Once we are on the subject of products, it would be remiss not to quickly ask after simple products sold without advice. In essence, are we likely to see some of the big names coming in to soak the up the PPI market?

Couchman hopes so. He said: “The PPI market for all the problems it had, did a good job.

It was a simple buying decision – people want to buy the product designed for people like them in a given situation. PPI was simple to buy, whereas protection has lost a lot of that.

“There will always be a place for traditional IP with the widest possible cover, but that appeals only to a minority.

“The alternative is to look at selling simplified products, and we know the government is thinking along those lines.

“But are simplified products going to replace conventional IP or CI? No, but I’d like to see more of them.”

Selling unadvised is more of a problem, according to Couchman: “It is fine as long as the customer understands what the choices are, but where do they learn about these things? You could argue that COVER magazine be compulsory for the whole country, but until that happens…

“Non-advised sounds a great idea until you find you have missed something.

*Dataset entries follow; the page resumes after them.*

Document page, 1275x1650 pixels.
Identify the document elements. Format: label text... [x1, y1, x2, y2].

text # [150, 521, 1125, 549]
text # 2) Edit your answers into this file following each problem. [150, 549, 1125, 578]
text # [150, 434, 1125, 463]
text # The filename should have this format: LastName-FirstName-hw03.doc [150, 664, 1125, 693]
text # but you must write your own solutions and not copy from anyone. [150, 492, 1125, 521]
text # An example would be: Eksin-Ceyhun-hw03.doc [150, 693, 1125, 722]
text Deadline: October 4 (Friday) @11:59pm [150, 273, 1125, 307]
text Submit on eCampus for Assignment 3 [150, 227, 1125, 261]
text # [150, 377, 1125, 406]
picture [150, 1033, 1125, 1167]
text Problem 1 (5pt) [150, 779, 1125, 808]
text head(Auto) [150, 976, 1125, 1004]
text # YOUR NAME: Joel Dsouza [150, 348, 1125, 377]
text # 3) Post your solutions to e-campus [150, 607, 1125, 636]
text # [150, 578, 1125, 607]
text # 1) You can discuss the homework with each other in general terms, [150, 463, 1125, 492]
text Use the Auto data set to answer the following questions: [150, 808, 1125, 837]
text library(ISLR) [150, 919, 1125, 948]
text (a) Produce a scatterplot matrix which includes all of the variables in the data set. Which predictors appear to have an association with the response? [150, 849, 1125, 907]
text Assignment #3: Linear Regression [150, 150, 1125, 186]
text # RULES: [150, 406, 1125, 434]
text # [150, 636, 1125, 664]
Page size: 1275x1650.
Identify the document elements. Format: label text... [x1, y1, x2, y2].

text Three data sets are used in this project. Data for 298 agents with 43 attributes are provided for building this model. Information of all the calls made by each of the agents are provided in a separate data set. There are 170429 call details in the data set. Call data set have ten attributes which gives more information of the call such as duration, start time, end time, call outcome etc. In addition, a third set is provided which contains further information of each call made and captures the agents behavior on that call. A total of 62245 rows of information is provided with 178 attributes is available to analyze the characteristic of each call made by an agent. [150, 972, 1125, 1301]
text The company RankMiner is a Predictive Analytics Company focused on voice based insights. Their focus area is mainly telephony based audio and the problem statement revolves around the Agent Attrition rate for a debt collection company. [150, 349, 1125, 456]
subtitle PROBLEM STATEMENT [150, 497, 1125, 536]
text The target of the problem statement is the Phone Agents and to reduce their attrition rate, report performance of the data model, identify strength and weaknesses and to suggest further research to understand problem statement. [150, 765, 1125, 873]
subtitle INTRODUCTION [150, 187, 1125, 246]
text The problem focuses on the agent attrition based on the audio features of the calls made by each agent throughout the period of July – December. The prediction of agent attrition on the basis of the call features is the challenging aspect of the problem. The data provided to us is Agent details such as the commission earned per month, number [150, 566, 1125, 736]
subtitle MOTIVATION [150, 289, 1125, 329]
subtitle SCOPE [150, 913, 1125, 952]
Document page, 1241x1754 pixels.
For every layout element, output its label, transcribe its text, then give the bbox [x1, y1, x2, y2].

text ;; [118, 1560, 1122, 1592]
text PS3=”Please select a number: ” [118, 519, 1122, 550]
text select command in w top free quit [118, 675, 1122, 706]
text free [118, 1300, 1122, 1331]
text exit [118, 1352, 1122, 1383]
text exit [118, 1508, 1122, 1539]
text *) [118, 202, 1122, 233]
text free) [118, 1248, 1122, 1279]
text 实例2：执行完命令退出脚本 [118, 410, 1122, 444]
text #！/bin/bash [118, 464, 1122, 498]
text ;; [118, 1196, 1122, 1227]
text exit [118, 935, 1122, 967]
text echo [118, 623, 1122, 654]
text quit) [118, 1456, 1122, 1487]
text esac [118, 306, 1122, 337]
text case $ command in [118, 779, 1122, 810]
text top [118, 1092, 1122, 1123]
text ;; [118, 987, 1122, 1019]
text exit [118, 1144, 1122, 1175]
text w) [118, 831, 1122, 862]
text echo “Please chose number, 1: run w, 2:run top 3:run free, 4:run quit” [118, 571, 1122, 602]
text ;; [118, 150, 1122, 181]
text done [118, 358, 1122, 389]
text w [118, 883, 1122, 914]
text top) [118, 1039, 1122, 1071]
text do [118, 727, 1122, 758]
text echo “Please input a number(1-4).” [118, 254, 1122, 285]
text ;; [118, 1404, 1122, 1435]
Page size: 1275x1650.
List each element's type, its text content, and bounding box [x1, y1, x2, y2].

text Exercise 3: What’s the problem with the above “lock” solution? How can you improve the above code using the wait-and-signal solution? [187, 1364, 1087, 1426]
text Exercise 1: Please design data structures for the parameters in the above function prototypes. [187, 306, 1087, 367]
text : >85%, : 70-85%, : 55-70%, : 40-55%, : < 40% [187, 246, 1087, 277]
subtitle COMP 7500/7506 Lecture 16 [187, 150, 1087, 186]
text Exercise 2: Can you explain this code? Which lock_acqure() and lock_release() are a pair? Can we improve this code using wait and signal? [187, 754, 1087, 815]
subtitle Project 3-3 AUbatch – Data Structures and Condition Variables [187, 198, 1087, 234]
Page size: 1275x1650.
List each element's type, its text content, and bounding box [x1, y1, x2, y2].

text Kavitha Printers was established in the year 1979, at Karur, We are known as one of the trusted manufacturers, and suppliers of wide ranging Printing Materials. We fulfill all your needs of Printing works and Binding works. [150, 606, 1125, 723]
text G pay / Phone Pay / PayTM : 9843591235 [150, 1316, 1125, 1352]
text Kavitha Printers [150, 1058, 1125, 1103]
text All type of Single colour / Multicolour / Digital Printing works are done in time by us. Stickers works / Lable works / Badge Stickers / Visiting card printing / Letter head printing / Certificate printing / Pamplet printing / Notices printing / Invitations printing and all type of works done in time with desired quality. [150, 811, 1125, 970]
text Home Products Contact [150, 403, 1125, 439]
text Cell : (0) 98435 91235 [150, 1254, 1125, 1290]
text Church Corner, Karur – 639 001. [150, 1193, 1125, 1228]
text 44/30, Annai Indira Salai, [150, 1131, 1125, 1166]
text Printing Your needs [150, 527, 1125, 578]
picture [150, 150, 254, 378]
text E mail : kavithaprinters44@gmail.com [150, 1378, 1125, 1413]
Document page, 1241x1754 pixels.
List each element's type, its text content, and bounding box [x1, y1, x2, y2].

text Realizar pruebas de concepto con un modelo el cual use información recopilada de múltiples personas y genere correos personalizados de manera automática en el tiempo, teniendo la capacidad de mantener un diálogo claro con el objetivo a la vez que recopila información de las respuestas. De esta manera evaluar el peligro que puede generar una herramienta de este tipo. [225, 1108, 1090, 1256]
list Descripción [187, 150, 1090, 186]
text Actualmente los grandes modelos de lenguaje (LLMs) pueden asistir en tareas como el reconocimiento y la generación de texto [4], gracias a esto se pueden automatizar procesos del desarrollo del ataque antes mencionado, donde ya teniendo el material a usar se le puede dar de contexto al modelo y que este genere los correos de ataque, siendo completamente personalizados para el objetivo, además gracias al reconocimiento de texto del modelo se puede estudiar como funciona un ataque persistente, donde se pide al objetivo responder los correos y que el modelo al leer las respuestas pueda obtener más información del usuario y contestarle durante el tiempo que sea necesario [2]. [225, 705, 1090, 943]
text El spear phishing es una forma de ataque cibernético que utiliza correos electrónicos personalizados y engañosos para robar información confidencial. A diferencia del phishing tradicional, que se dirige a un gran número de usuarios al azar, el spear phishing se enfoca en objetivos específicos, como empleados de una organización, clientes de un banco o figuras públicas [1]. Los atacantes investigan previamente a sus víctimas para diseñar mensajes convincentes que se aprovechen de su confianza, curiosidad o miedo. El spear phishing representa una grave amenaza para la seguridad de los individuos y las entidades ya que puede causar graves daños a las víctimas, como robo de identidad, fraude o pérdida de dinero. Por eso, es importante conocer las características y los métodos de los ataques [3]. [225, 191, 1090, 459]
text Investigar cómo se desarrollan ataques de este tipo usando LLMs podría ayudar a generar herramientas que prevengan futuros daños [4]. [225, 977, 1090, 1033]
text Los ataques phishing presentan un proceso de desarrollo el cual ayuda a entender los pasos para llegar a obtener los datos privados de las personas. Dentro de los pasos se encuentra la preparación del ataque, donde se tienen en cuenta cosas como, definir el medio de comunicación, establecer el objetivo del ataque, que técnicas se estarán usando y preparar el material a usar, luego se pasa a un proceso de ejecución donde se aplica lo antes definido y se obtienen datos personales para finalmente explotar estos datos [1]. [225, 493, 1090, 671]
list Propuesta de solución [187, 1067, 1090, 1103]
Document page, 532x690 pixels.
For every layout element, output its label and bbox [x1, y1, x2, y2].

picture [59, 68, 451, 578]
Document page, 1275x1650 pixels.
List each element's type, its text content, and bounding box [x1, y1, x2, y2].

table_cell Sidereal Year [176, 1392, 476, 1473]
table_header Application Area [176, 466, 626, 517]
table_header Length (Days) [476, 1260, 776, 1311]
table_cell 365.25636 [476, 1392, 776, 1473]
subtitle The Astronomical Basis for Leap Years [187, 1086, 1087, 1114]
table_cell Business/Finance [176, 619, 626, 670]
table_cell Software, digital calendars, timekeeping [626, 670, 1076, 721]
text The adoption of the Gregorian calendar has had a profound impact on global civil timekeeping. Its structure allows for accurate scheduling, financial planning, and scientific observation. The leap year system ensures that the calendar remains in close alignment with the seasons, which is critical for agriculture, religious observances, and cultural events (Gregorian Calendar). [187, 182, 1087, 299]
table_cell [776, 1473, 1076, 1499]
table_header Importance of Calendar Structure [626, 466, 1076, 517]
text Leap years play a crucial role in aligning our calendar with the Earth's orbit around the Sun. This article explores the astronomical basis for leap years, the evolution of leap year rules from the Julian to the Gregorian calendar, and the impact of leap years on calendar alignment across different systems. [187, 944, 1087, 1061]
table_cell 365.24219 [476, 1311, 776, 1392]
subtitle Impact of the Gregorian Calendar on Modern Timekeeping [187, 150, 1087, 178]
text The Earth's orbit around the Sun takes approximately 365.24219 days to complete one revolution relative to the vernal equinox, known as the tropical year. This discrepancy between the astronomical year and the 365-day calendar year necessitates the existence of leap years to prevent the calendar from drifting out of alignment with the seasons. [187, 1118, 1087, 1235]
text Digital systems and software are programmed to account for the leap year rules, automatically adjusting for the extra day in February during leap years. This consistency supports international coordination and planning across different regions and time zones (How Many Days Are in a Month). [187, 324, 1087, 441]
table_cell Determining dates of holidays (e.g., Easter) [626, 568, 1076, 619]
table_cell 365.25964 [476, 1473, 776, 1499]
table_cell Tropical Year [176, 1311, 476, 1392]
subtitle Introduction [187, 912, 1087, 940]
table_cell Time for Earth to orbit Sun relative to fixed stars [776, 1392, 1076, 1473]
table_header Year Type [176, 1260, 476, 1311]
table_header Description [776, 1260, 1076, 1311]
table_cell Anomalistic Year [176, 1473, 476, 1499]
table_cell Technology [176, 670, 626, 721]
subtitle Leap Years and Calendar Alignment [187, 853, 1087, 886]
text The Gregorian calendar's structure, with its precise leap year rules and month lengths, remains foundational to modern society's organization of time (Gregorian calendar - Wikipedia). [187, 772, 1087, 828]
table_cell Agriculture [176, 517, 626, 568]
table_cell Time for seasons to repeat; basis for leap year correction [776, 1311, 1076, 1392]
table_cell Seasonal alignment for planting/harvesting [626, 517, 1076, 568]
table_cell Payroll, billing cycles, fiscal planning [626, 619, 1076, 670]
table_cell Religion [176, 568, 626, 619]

At this point, unfortunately, some people look round and wonder who they can sue.”

WRITING THE FUTURE

One of Couchman’s major ongoing projects is, of course, the Protection Review. He started it with a fellow consultant in 2003, essentially because there was no guide to the entire protection and health market that reviewed what happened over the year and then went on to look at the year to come.

“We were fortunate because from the first it had a lot of support from the industry,” said Couchman. “This was important because when you read the review you are reading the opinions of a whole range of people across the industry.

“Our main market is insurance companies rather than intermediaries. It has an interest to intermediaries, but we recognise that others get to them much more effectively, with better and more resources. What we do is look at things that will bring the entire industry forward.”

In that vein, the Protection Review is to launch low cost generic protection training for IFAs this year, and will be piloting the courses, in conjunction with the Personal Finance Society, in the second quarter of 2011.

Couchman said: “There is some very good training in the industry already, mainly through the providers.

“But what we found was concern that intermediaries might come away from a training session thinking they were equipped for selling in this market, yet all they knew about was that particular provider’s product range. That is a risk if you then go into a whole market on that basis.”

“The aim is that, at very low cost, brokers will be able to hear about how they could be doing more in the protection space. We have been kicking this around for some time. A lot of IFAs and mortgage intermediaries would value generic information about protection, not just about the products and where they fit or how to operate in this market, but how to deal with the everyday questions and concerns of operating in this market.”